[Dataset entries — start]

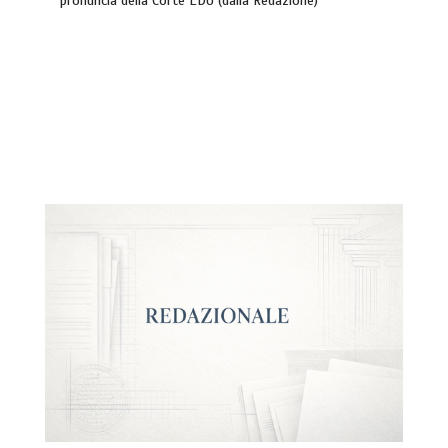
pronuncia della Corte EDU (dalla Redazione)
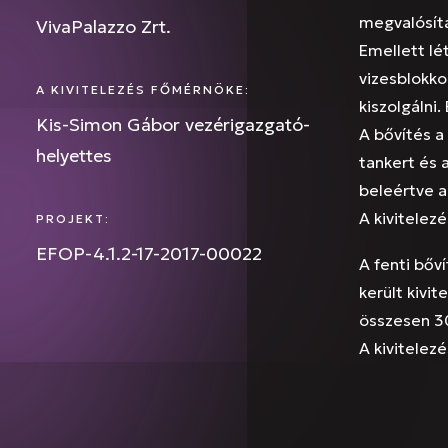
megvalósítá
VivaPalazzo Zrt.
Emellett lét
vizesblokko
A KIVITELEZÉS FŐMÉRNÖKE:
kiszolgálni
Kis-Simon Gábor vezérigazgató-
A bővítés a
helyettes
tankert és 
beleértve a
A kivitelez
PROJEKT:
EFOP-4.1.2-17-2017-00022
A fenti bőv
került kivit
összesen 3
A kivitelez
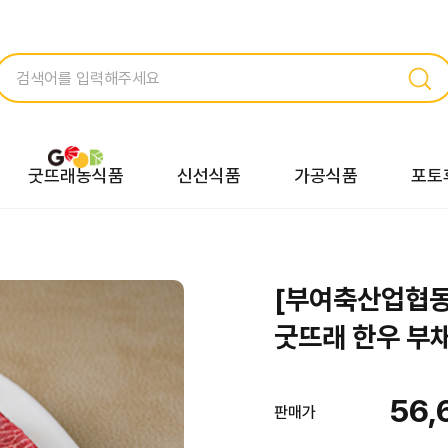
굿뜨래농식품
신선식품
가공식품
포토
[부여축산업협동
굿뜨래 한우 부채
56,
판매가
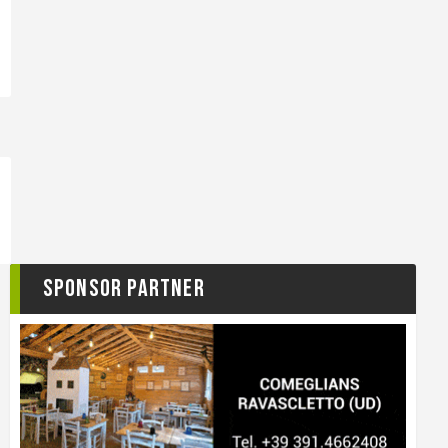
Sponsor Partner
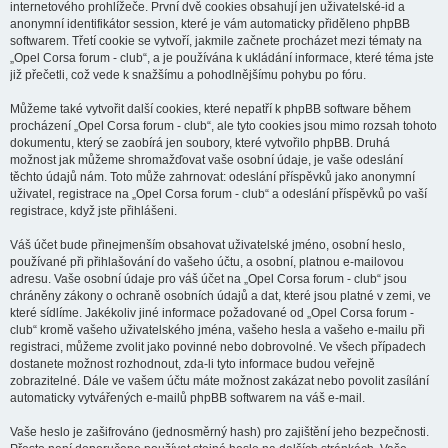
internetového prohlížeče. První dvě cookies obsahují jen uživatelské-id a
anonymní identifikátor session, které je vám automaticky přiděleno phpBB
softwarem. Třetí cookie se vytvoří, jakmile začnete procházet mezi tématy na
„Opel Corsa forum - club“, a je používána k ukládání informace, které téma jste
již přečetli, což vede k snažšímu a pohodlnějšímu pohybu po fóru.
Můžeme také vytvořit další cookies, které nepatří k phpBB software během
procházení „Opel Corsa forum - club“, ale tyto cookies jsou mimo rozsah tohoto
dokumentu, který se zaobírá jen soubory, které vytvořilo phpBB. Druhá
možnost jak můžeme shromažďovat vaše osobní údaje, je vaše odeslání
těchto údajů nám. Toto může zahrnovat: odeslání příspěvků jako anonymní
uživatel, registrace na „Opel Corsa forum - club“ a odeslání příspěvků po vaší
registrace, když jste přihlášeni.
Váš účet bude přinejmenším obsahovat uživatelské jméno, osobní heslo,
používané při přihlašování do vašeho účtu, a osobní, platnou e-mailovou
adresu. Vaše osobní údaje pro váš účet na „Opel Corsa forum - club“ jsou
chráněny zákony o ochraně osobních údajů a dat, které jsou platné v zemi, ve
které sídlíme. Jakékoliv jiné informace požadované od „Opel Corsa forum -
club“ kromě vašeho uživatelského jména, vašeho hesla a vašeho e-mailu při
registraci, můžeme zvolit jako povinné nebo dobrovolné. Ve všech případech
dostanete možnost rozhodnout, zda-li tyto informace budou veřejně
zobrazitelné. Dále ve vašem účtu máte možnost zakázat nebo povolit zasílání
automaticky vytvářených e-mailů phpBB softwarem na váš e-mail.
Vaše heslo je zašifrováno (jednosměrný hash) pro zajištění jeho bezpečnosti.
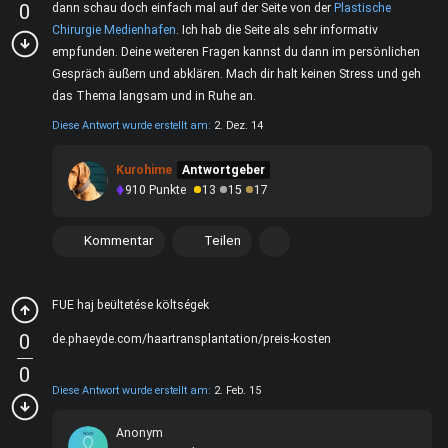
0
dann schau doch einfach mal auf der Seite von der
Plastische
Chirurgie Medienhafen
. Ich hab die Seite als sehr informativ
empfunden. Deine weiteren Fragen kannst du dann im persönlichen
Gespräch äußern und abklären. Mach dir halt keinen Stress und geh
das Thema langsam und in Ruhe an.
Diese Antwort wurde erstellt am:
2. Dez. 14
Kurohime
Antwortgeber
910
Punkte
13
15
17
Kommentar
Teilen
FUE haj beültetése költségek
0
de.phaeyde.com/haartransplantation/preis-kosten
0
Diese Antwort wurde erstellt am:
2. Feb. 15
Anonym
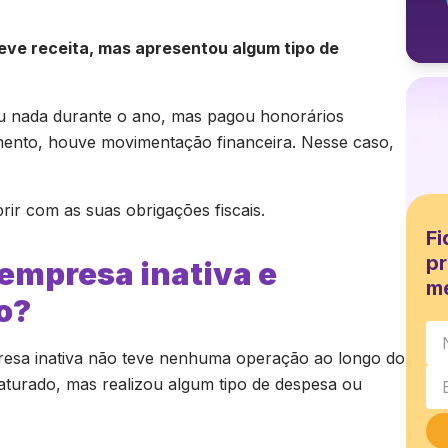
eve receita, mas apresentou algum tipo de
nada durante o ano, mas pagou honorários
mento, houve movimentação financeira. Nesse caso,
rir com as suas obrigações fiscais.
Fi
pr
 empresa inativa e
m
o?
resa inativa não teve nenhuma operação ao longo do
turado, mas realizou algum tipo de despesa ou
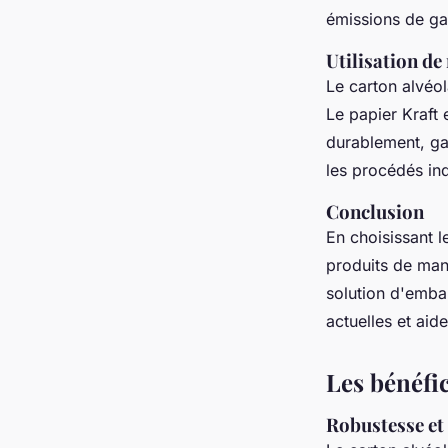
émissions de ga
Utilisation de
Le carton alvéol
Le papier Kraft 
durablement, ga
les procédés indu
Conclusion
En choisissant l
produits de man
solution d'emba
actuelles et aid
Les bénéfic
Robustesse et 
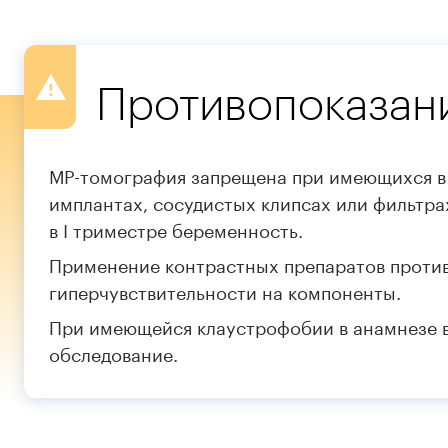
Противопоказан
МР-томография запрещена при имеющихся в
имплантах, сосудистых клипсах или фильтра
в I триместре беременность.
Применение контрастных препаратов проти
гиперчувствительности на компоненты.
При имеющейся клаустрофобии в анамнезе в
обследование.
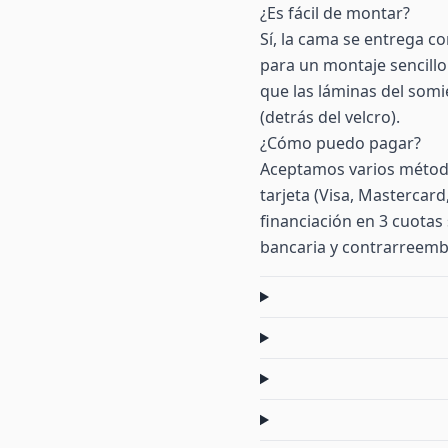
¿Es fácil de montar?
Sí, la cama se entrega co
para un montaje sencillo
que las láminas del somi
(detrás del velcro).
¿Cómo puedo pagar?
Aceptamos varios método
tarjeta (Visa, Mastercar
financiación en 3 cuotas 
bancaria y contrarreemb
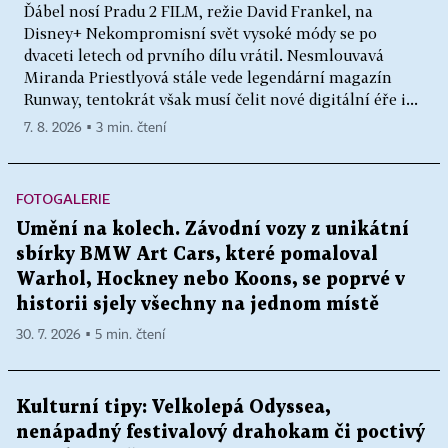
Ďábel nosí Pradu 2 FILM, režie David Frankel, na
Disney+ Nekompromisní svět vysoké módy se po
dvaceti letech od prvního dílu vrátil. Nesmlouvavá
Miranda Priestlyová stále vede legendární magazín
Runway, tentokrát však musí čelit nové digitální éře i...
7. 8. 2026 ▪ 3 min. čtení
FOTOGALERIE
Umění na kolech. Závodní vozy z unikátní
sbírky BMW Art Cars, které pomaloval
Warhol, Hockney nebo Koons, se poprvé v
historii sjely všechny na jednom místě
30. 7. 2026 ▪ 5 min. čtení
Kulturní tipy: Velkolepá Odyssea,
nenápadný festivalový drahokam či poctivý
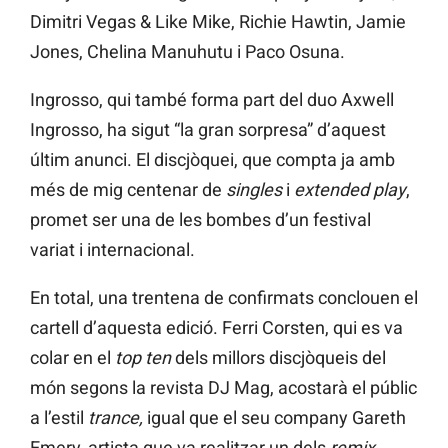
Dimitri Vegas & Like Mike, Richie Hawtin, Jamie
Jones, Chelina Manuhutu i Paco Osuna.
Ingrosso, qui també forma part del duo Axwell
Ingrosso, ha sigut “la gran sorpresa” d’aquest
últim anunci. El discjòquei, que compta ja amb
més de mig centenar de
singles
i
extended play
,
promet ser una de les bombes d’un festival
variat i internacional.
En total, una trentena de confirmats conclouen el
cartell d’aquesta edició. Ferri Corsten, qui es va
colar en el
top ten
dels millors discjòqueis del
món segons la revista DJ Mag, acostarà el públic
a l’estil
trance,
igual que el seu company Gareth
Emery, artista que va realitzar un dels
remix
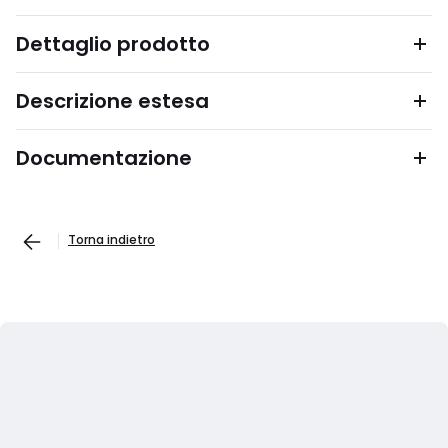
Dettaglio prodotto
Descrizione estesa
Documentazione
Torna indietro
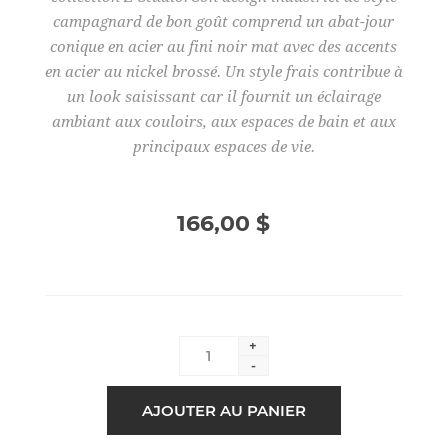
campagnard de bon goût comprend un abat-jour
conique en acier au fini noir mat avec des accents
en acier au nickel brossé. Un style frais contribue à
un look saisissant car il fournit un éclairage
ambiant aux couloirs, aux espaces de bain et aux
principaux espaces de vie.
166,00 $
+
-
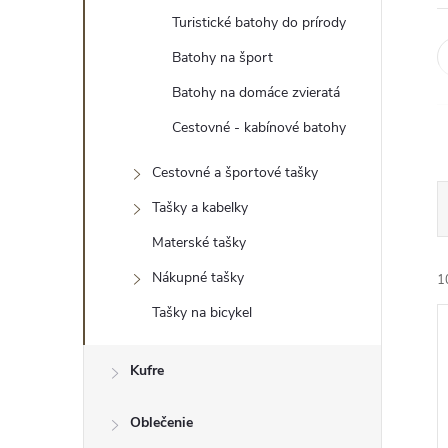
Turistické batohy do prírody
Batohy na šport
Batohy na domáce zvieratá
Cestovné - kabínové batohy
Cestovné a športové tašky
Tašky a kabelky
Materské tašky
Nákupné tašky
1
Tašky na bicykel
Kufre
i
Oblečenie
i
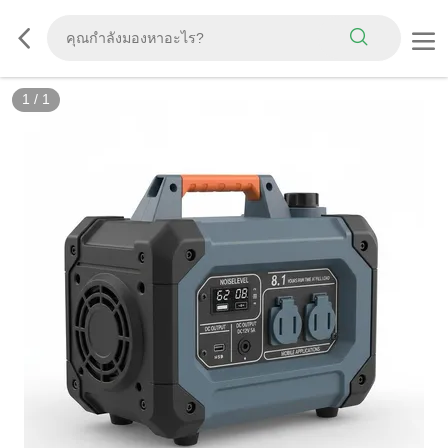
1
/
1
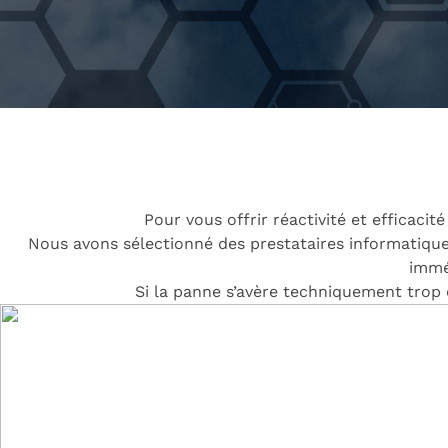
Pour vous offrir réactivité et efficaci
Nous avons sélectionné des prestataires informatiques
immé
Si la panne s’avère techniquement trop 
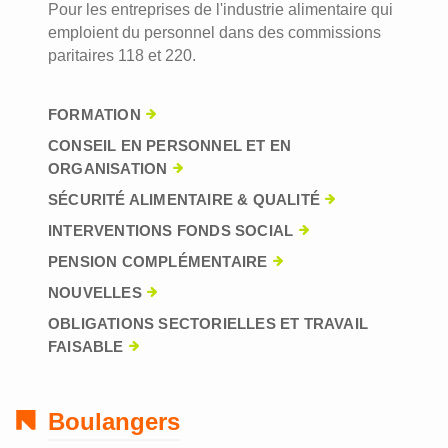
Pour les entreprises de l'industrie alimentaire qui
emploient du personnel dans des commissions
paritaires 118 et 220.
FORMATION
CONSEIL EN PERSONNEL ET EN
ORGANISATION
SÉCURITÉ ALIMENTAIRE & QUALITÉ
INTERVENTIONS FONDS SOCIAL
PENSION COMPLÉMENTAIRE
NOUVELLES
OBLIGATIONS SECTORIELLES ET TRAVAIL
FAISABLE
Boulangers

[Dataset entries — finish]

▸ **To-do item**:
Every entry above is to be transcribed exactly, with all pictures left out.

▸ **Solution for this problem**:
pronuncia della Corte EDU (dalla Redazione)
megvalósítá
VivaPalazzo Zrt.
Emellett lét
vizesblokko
A KIVITELEZÉS FŐMÉRNÖKE:
kiszolgálni
Kis-Simon Gábor vezérigazgató-
A bővítés a
helyettes
tankert és 
beleértve a
A kivitelez
PROJEKT:
EFOP-4.1.2-17-2017-00022
A fenti bőv
került kivit
összesen 3
A kivitelez
굿뜨래농식품
신선식품
가공식품
포토
[부여축산업협동
굿뜨래 한우 부채
56,
판매가
Sponsor Partner
internetového prohlížeče. První dvě cookies obsahují jen uživatelské-id a
anonymní identifikátor session, které je vám automaticky přiděleno phpBB
softwarem. Třetí cookie se vytvoří, jakmile začnete procházet mezi tématy na
„Opel Corsa forum - club“, a je používána k ukládání informace, které téma jste
již přečetli, což vede k snažšímu a pohodlnějšímu pohybu po fóru.
Můžeme také vytvořit další cookies, které nepatří k phpBB software během
procházení „Opel Corsa forum - club“, ale tyto cookies jsou mimo rozsah tohoto
dokumentu, který se zaobírá jen soubory, které vytvořilo phpBB. Druhá
možnost jak můžeme shromažďovat vaše osobní údaje, je vaše odeslání
těchto údajů nám. Toto může zahrnovat: odeslání příspěvků jako anonymní
uživatel, registrace na „Opel Corsa forum - club“ a odeslání příspěvků po vaší
registrace, když jste přihlášeni.
Váš účet bude přinejmenším obsahovat uživatelské jméno, osobní heslo,
používané při přihlašování do vašeho účtu, a osobní, platnou e-mailovou
adresu. Vaše osobní údaje pro váš účet na „Opel Corsa forum - club“ jsou
chráněny zákony o ochraně osobních údajů a dat, které jsou platné v zemi, ve
které sídlíme. Jakékoliv jiné informace požadované od „Opel Corsa forum -
club“ kromě vašeho uživatelského jména, vašeho hesla a vašeho e-mailu při
registraci, můžeme zvolit jako povinné nebo dobrovolné. Ve všech případech
dostanete možnost rozhodnout, zda-li tyto informace budou veřejně
zobrazitelné. Dále ve vašem účtu máte možnost zakázat nebo povolit zasílání
automaticky vytvářených e-mailů phpBB softwarem na váš e-mail.
Vaše heslo je zašifrováno (jednosměrný hash) pro zajištění jeho bezpečnosti.
0
dann schau doch einfach mal auf der Seite von der
Plastische
Chirurgie Medienhafen
. Ich hab die Seite als sehr informativ
empfunden. Deine weiteren Fragen kannst du dann im persönlichen
Gespräch äußern und abklären. Mach dir halt keinen Stress und geh
das Thema langsam und in Ruhe an.
Diese Antwort wurde erstellt am:
2. Dez. 14
Kurohime
Antwortgeber
910
Punkte
13
15
17
Kommentar
Teilen
FUE haj beültetése költségek
0
de.phaeyde.com/haartransplantation/preis-kosten
0
Diese Antwort wurde erstellt am:
2. Feb. 15
Anonym
eve receita, mas apresentou algum tipo de
nada durante o ano, mas pagou honorários
mento, houve movimentação financeira. Nesse caso,
rir com as suas obrigações fiscais.
Fi
pr
 empresa inativa e
m
o?
resa inativa não teve nenhuma operação ao longo do
turado, mas realizou algum tipo de despesa ou
émissions de ga
Utilisation de
Le carton alvéol
Le papier Kraft 
durablement, ga
les procédés indu
Conclusion
En choisissant l
produits de man
solution d'emba
actuelles et aid
Les bénéfic
Robustesse et 
Противопоказан
МР-томография запрещена при имеющихся в
имплантах, сосудистых клипсах или фильтра
в I триместре беременность.
Применение контрастных препаратов проти
гиперчувствительности на компоненты.
При имеющейся клаустрофобии в анамнезе в
обследование.
¿Es fácil de montar?
Sí, la cama se entrega co
para un montaje sencillo
que las láminas del somi
(detrás del velcro).
¿Cómo puedo pagar?
Aceptamos varios método
tarjeta (Visa, Mastercar
financiación en 3 cuotas 
bancaria y contrarreemb
Ďábel nosí Pradu 2 FILM, režie David Frankel, na
Disney+ Nekompromisní svět vysoké módy se po
dvaceti letech od prvního dílu vrátil. Nesmlouvavá
Miranda Priestlyová stále vede legendární magazín
Runway, tentokrát však musí čelit nové digitální éře i...
7. 8. 2026 ▪ 3 min. čtení
FOTOGALERIE
Umění na kolech. Závodní vozy z unikátní
sbírky BMW Art Cars, které pomaloval
Warhol, Hockney nebo Koons, se poprvé v
historii sjely všechny na jednom místě
30. 7. 2026 ▪ 5 min. čtení
Kulturní tipy: Velkolepá Odyssea,
nenápadný festivalový drahokam či poctivý
Dimitri Vegas & Like Mike, Richie Hawtin, Jamie
Jones, Chelina Manuhutu i Paco Osuna.
Ingrosso, qui també forma part del duo Axwell
Ingrosso, ha sigut “la gran sorpresa” d’aquest
últim anunci. El discjòquei, que compta ja amb
més de mig centenar de
singles
i
extended play
,
promet ser una de les bombes d’un festival
variat i internacional.
En total, una trentena de confirmats conclouen el
cartell d’aquesta edició. Ferri Corsten, qui es va
colar en el
top ten
dels millors discjòqueis del
món segons la revista DJ Mag, acostarà el públic
a l’estil
trance,
igual que el seu company Gareth
Emery, artista que va realitzar un dels
remix
Dettaglio prodotto
Descrizione estesa
Documentazione
Torna indietro
campagnard de bon goût comprend un abat-jour
conique en acier au fini noir mat avec des accents
en acier au nickel brossé. Un style frais contribue à
un look saisissant car il fournit un éclairage
ambiant aux couloirs, aux espaces de bain et aux
principaux espaces de vie.
166,00 $
+
-
Turistické batohy do prírody
Batohy na šport
Batohy na domáce zvieratá
Cestovné - kabínové batohy
Cestovné a športové tašky
Tašky a kabelky
Materské tašky
Nákupné tašky
1
Tašky na bicykel
Kufre
i
Oblečenie
i
1
/
1
Pour vous offrir réactivité et efficaci
Nous avons sélectionné des prestataires informatiques
immé
Si la panne s’avère techniquement trop 
Pour les entreprises de l'industrie alimentaire qui
emploient du personnel dans des commissions
paritaires 118 et 220.
FORMATION
CONSEIL EN PERSONNEL ET EN
ORGANISATION
SÉCURITÉ ALIMENTAIRE & QUALITÉ
INTERVENTIONS FONDS SOCIAL
PENSION COMPLÉMENTAIRE
NOUVELLES
OBLIGATIONS SECTORIELLES ET TRAVAIL
FAISABLE
Boulangers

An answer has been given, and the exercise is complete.